Materials and Methods

Study population

We considered all mammography examinations rated BI-RADS 0, 2, 3, 4 or 5 [1] performed between October 2005 and December 2011 in our university hospital as potentially eligible for this retrospective, institutional ethical review board approved investigation. This resulted in 28857 (23093 screening, 5443 diagnostic, 321 unknown reason) patients examined during the data collection period. In our practice all lesions detected on x-ray mammography are prospectively assigned BI-RADS descriptors by the interpreting radiologist; these descriptors are stored in an electronic database. In case of mass lesions, the shape (round, oval, lobulated or irregular), margin (circumscribed, microlobulated, obscured, ill-defined or spiculated) and density (fat-dense, low, isodense, high) of the lesion can be assessed. Our system does not require the radiologist to assign a value to all of these variables: for example, it is possible to enter a descriptor for shape but to leave the margin and density fields blank. Additional information about the location of the single lesion is stored (required are side and clockwise location).

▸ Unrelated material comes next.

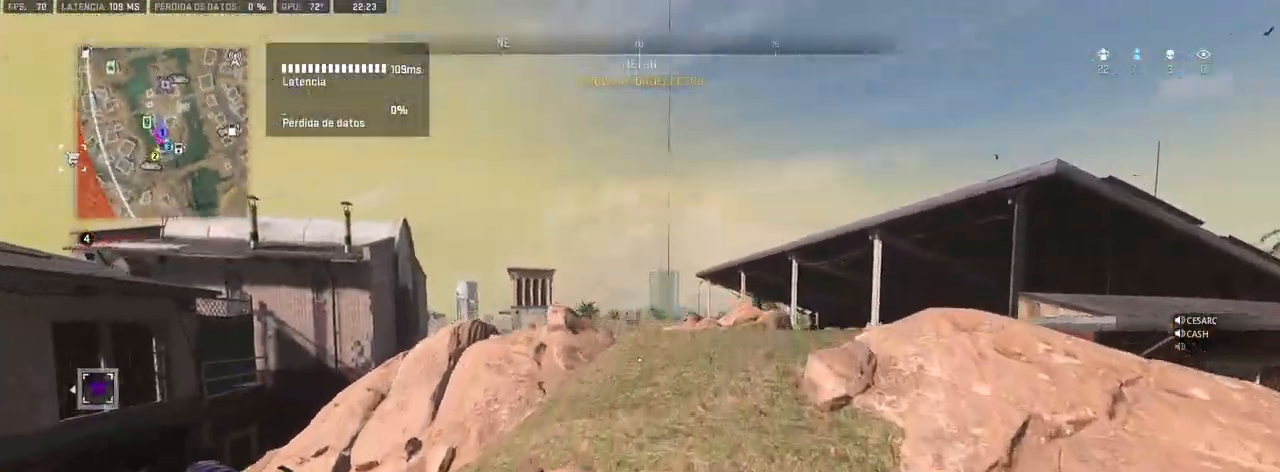
{"dt_ms": 500, "buttons": [], "left_stick": "up-right", "right_stick": "center", "events": [[417, "right_stick", "down-left"], [467, "left_stick", "up-right"], [483, "right_stick", "center"]]}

During the data collection period, 11769 mass lesions were described in 5894 patients. We included all lesions in our analysis for which a match with our institutional (United States Comprehensive Cancer Center) cancer registry could be established based on histopathology. We considered a report of in-situ or invasive cancer within 365 days after the mammography as malignant. The cancer registry provides information about the side and clockwise location of the lesion, so that matching on a per lesion basis is feasible. The cancer registry thus provided us with information for 1719 mass lesions (989 benign, 730 malignant). We secondly included mass lesions with available follow-up examination >365 days (n=7910). We regarded lesions rated as benign with a sufficient follow-up that established the lesion’s stability as benign. We then selected lesions with complete information for shape (missing in 1654 lesions), margin (missing in 3103 lesions) and density (missing in 5297 lesions); the rationale for this approach is detailed in the discussion. This selection resulted in 2453 lesions for our analysis (2140 benign, 313 malignant), the pretest probability in our study population therefore was 313/2453=12.8%.

Naïve Bayes classifiers

Bayesian network classifiers calculate the posttest probability (of malignancy) for a case (herein mass lesion in mammography) given the values of various predictive variables. In our work, predictive variables denote BI-RADS descriptors, BI-RADS assessment categories and patient age. Information regarding the side and clockwise location of the lesions was not used as predictive variable. Table 1 lists the BI-RADS mass lesion descriptors assessed in the first column. For pictorial examples of the descriptors, refer to [13].

Table 1.

Distribution of BI-RADS mass lesion descriptors, age and BI-RADS assessment categories in the training data (n=1276 lesions, thereof 138 malignant). Percentages denote the proportion of lesions with the specific descriptor in the respective descriptor subgroup.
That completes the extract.